• _Job_
Pull out every line of the listing below where "pixels" appears.

• _Available data_
******

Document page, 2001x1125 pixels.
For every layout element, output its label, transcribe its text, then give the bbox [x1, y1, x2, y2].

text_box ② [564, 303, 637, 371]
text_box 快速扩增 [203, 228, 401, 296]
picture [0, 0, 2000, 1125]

******

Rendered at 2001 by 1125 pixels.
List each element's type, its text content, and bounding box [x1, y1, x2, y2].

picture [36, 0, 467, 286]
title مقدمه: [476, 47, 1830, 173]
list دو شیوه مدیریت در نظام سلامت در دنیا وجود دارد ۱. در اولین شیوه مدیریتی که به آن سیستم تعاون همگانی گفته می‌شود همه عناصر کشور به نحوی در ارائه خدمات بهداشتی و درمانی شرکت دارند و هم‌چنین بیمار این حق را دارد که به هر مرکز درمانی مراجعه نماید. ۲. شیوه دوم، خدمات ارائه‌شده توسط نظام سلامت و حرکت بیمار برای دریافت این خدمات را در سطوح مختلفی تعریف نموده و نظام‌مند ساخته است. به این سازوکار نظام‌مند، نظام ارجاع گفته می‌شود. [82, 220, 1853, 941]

******

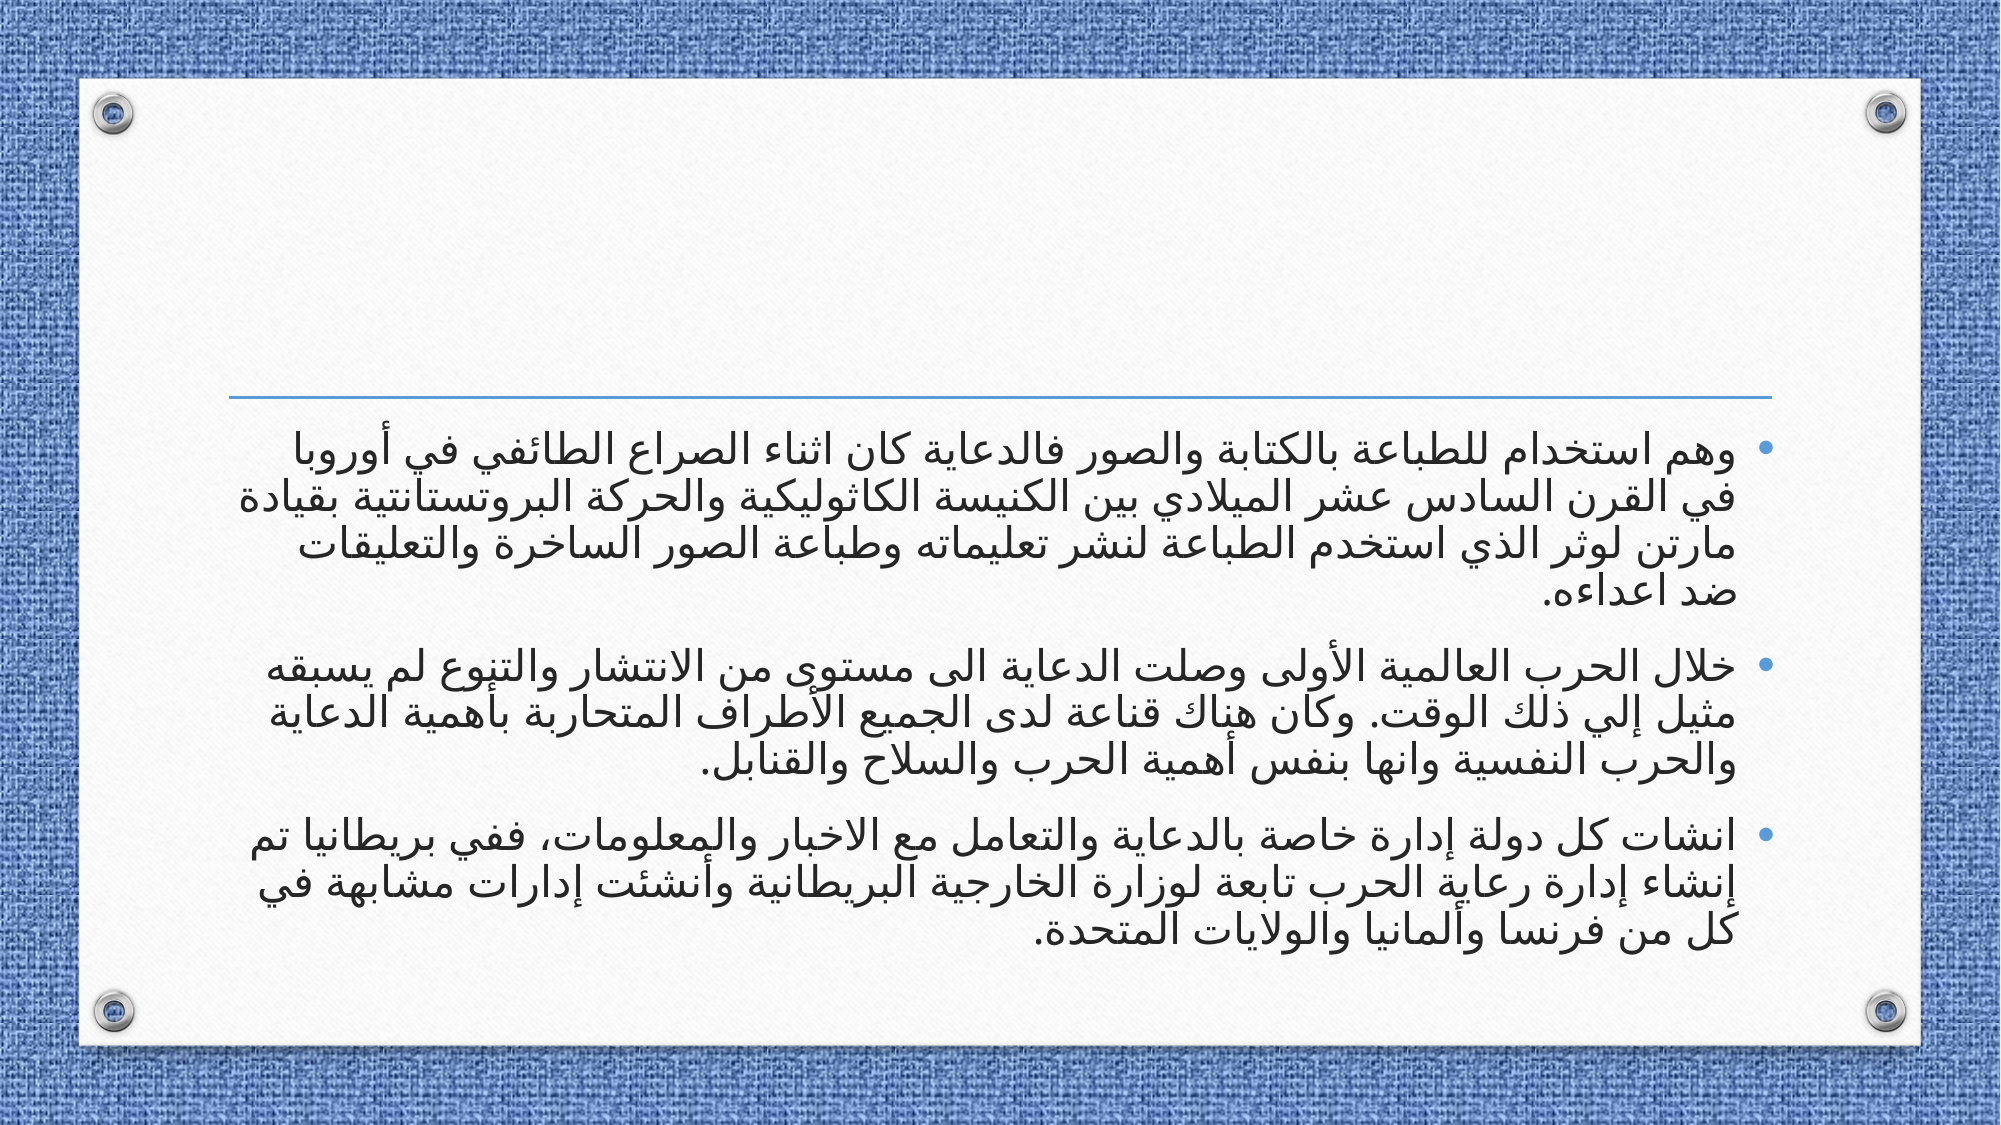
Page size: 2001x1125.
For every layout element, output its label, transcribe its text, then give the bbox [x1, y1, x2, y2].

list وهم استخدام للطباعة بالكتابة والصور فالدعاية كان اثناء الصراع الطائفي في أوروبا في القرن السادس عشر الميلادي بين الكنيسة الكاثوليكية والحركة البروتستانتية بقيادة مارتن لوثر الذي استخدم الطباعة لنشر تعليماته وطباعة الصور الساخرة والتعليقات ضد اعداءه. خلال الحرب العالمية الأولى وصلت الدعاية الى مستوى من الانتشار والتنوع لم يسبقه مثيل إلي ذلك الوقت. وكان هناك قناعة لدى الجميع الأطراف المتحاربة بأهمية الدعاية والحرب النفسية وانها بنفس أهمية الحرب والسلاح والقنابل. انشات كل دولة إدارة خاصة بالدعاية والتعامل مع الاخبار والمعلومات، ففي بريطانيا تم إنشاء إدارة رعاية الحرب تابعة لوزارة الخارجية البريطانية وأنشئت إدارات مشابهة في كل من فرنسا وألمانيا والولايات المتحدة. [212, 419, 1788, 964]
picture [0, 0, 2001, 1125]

******

• _Answer box_
Document page, 2001x1125 pixels.
Rendered at 2001 by 1125 pixels.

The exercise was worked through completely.